The importance of flexible access to specialised data becomes visible in the figure below (taken from the RforProteomics visualisation vignette). Not only can we access specific data and understand/visualise them, but we can transverse all the data and extracted/visualise/understand structured slices of data.
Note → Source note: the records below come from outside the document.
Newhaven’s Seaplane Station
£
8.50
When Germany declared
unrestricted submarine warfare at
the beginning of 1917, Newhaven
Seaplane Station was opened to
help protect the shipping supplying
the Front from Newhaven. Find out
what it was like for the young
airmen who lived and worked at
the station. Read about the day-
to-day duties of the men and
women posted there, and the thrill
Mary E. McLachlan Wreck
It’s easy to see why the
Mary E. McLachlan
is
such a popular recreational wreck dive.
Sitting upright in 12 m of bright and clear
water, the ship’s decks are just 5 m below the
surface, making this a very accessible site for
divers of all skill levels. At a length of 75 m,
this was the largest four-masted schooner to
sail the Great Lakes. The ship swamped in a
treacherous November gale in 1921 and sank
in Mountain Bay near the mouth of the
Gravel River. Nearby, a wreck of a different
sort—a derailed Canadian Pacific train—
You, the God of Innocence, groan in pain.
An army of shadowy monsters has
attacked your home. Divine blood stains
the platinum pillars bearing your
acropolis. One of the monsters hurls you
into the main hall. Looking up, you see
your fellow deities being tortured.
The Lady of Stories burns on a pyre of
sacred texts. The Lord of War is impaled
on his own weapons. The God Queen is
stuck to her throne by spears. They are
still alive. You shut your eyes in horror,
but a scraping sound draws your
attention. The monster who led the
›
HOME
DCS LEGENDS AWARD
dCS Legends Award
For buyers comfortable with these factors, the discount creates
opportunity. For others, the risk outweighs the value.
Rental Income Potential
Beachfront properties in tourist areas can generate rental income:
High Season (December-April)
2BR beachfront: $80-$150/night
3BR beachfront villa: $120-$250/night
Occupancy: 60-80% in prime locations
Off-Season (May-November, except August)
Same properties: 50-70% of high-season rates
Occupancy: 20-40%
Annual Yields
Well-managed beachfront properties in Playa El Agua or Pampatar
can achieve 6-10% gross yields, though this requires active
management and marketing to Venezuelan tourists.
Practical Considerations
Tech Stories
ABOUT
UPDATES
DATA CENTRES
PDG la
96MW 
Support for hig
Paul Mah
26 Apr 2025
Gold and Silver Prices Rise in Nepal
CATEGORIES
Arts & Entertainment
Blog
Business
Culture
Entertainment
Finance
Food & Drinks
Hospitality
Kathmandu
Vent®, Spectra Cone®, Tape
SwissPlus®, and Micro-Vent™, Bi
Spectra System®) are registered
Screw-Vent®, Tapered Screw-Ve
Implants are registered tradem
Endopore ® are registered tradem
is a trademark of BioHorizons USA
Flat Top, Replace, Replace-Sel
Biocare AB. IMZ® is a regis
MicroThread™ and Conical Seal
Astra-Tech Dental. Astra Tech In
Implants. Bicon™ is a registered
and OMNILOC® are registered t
The upper panel represents the chomatogram of the TMT_Erwinia_1uLSike_Top10HCD_isol2_45stepped_60min_01-20141210.mzML raw data file. We concentrate at a specific retention time, 30:1 minutes (1800.6836 seconds) corresponding to the 2807th MS1 spectrum, shown on the second row of figures. On the right, we zoom on the isotopic envelope of one peptide in particular. All vertical lines (red and grey) represent all the ions that were selected for a second round of MS analysis; these are represented in the bottom part of the figure.

plot of chunk mslayout

Below, we illustrate some additional visualisation and animations of raw MS data, also taken from the RforProteomics visualisation vignette. On the left, we have a heatmap like visualisation of a MS map and a 3 dimensional representation of the same data. On the right, 2 MS1 spectra in blue and the set of interleaves 10 MS2 spectra.

## 1
## 1

plot of chunk msmap1

Below, we have animations build from extracting successive slices as above.